(Bloomberg) -- The new Bill Gross isn't the one who bent markets to his will at Pimco, who built one of the most enduring track records in bond management history, who moved markets with his pronouncements. That old Gross wanted fame more than power and riches, and he wanted it with a hot eagerness that made enemies. By the time Pimco cast him out, he was considered by colleagues to be a world-class jerk who'd lost his touch.

Some things haven't changed, though. He has more money than he knows what to do with. (He's vowed to give away his entire $2 billion fortune.) He, too, has an enviable job managing money, this time at Janus. And he remains a rock star, one who makes ears prick up when he chirps on anything from the German bund to U.S. Federal Reserve interest rates.

But this Gross is searching for something even more elusive than fame and fortune. He's looking for redemption, even a kind of love. At 71, he feels the weight of time. He figures he has a few good years left to prove the new Bill Gross is every bit as good as the old one. Maybe even better.

The best investors, Gross says, are "people that are so needy, it's never enough." He's talking about himself, too: "It's a neurotic quest for love."

In this milieu, what Gross means by love is about as romantic as a bond table. He means investment performance and the acclaim it brings. He was Pimco's brightest star - until September, when he suddenly found himself on the outside of the firm he co-founded in 1971.


These many months later, Gross is still coming to grips with what happened. He feels better than he did in December, which was a real low point, he says. But he misses the love. His wife, Sue, keeps telling him to get over himself.

But Bill Gross refuses to bow to anyone - least of all Bill Gross. These days, he spends a lot of time looking over his shoulder. Every day at 3 p.m. California time, he checks the daily performance of Pimco's bond funds - the funds he used to manage - to see how he's stacking up. "I have a happy night if I'm doing better and a not-so-happy night if I'm not doing better," Gross says.

His nights have been rough of late.

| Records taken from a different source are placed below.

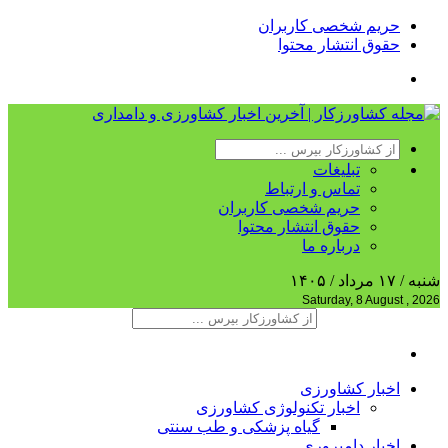
حریم شخصی کاربران
حقوق انتشار محتوا
تبلیغات
تماس و ارتباط
حریم شخصی کاربران
حقوق انتشار محتوا
درباره ما
شنبه / ۱۷ مرداد / ۱۴۰۵
Saturday, 8 August , 2026
اخبار کشاورزی
اخبار تکنولوژی کشاورزی
گیاه پزشکی و طب سنتی
اخبار دامپروری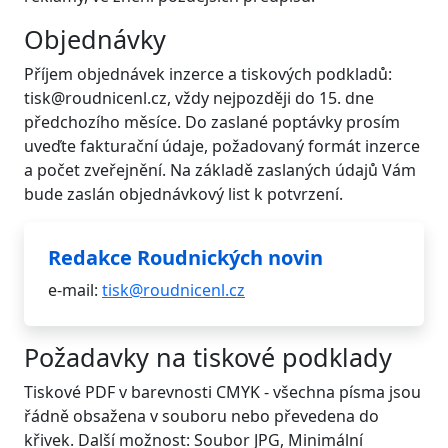
Objednávky
Příjem objednávek inzerce a tiskových podkladů:
tisk@roudnicenl.cz, vždy nejpozději do 15. dne
předchozího měsíce. Do zaslané poptávky prosím
uveďte fakturační údaje, požadovaný formát inzerce
a počet zveřejnění. Na základě zaslaných údajů Vám
bude zaslán objednávkový list k potvrzení.
Redakce Roudnických novin
e-mail:
tisk@roudnicenl.cz
Požadavky na tiskové podklady
Tiskové PDF v barevnosti CMYK - všechna písma jsou
řádně obsažena v souboru nebo převedena do
křivek. Další možnost: Soubor JPG, Minimální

Since he took over the Janus Global Unconstrained Bond Fund on Oct. 6, it's lost 0.8% as of June 1, ranking it behind 78% of similar funds, including the comparable Pimco Unconstrained Bond Fund, with its return of 0.9%.

Nowadays, Gross's flyspeck empire pales next to the $1.6 trillion Pimco. He manages $1.5 billion - less than 1% of what he used to - and much of that money is his own. He works out of a sparsely populated building in Newport Beach, Calif., not far from his former headquarters. His entire operation - Gross and four support staff - could fit into a conference room at Pimco.

Gross insists he's not trying to build another Pimco. He doubts anyone could. And he readily admits he never had much interest in the day-to-day grind of managing people. "I just wanted to run money and be famous," he says. That no one could replicate Pimco - and Gross's decades there - is what makes what he did so extraordinary, he says. "I was always that way; I will go to the extreme to be special," Gross says.


Ever since he was young, Gross says, he has tried to do things others couldn't or wouldn't do, such as spending three months at Las Vegas blackjack tables - 16 hours a day, seven days a week - or running six marathons in six days. "Pimco was that in the extreme; nobody's done this before, and nobody's going to do this again," he says.

Post-Pimco, Gross is trying to keep up appearances. He's doing regular television and radio spots. And he's writing a monthly investment outlook similar to the one he did at Pimco.

He also seems keenly aware of his stage in life, even likening himself to the aging NBA legend Kobe Bryant, who, like Gross, is approaching the twilight of his career, with all the mental and physical baggage that comes with the territory.

Gross's new boss at Denver-based Janus, CEO Dick Weil, calls him that company's Peyton Manning, referring to the Denver Broncos quarterback known for his pre-snap histrionics and Jedi knight cool.

That comparison may be apt. Manning once said: "I would like to think I will be the guy who knows when it's time to stop. I don't want to be a guy who hung on and hung on."

Gross gets that. "If you can be actually honest with yourself, which I don't think anybody can ever be, there comes a point where you would know, hopefully - to be crass about it - that you're losing it, that you're making mistakes, you're not as focused as you used to be," he says.

"That hasn't come yet, but I know that happens to people in their 70s and 80s. That's how the cookie crumbles. So far, I think I'm OK."

Gross is thinking about Pimco again. "I should know better," he says. "I'm a wimp. I didn't stand up for myself." He goes on: "It's like an alcoholic. You never stop believing people will like you if you concede this and concede that."

At Rose Bakery Cafe, south of Malibu, a young man behind the counter recognizes him. Turns out, the kid has an internship at Morgan Stanley and says he's coming to hear Gross speak at an upcoming event.

"Well, come up and say hi afterwards," Gross tells him. "Don't listen too closely." - Bloomberg News.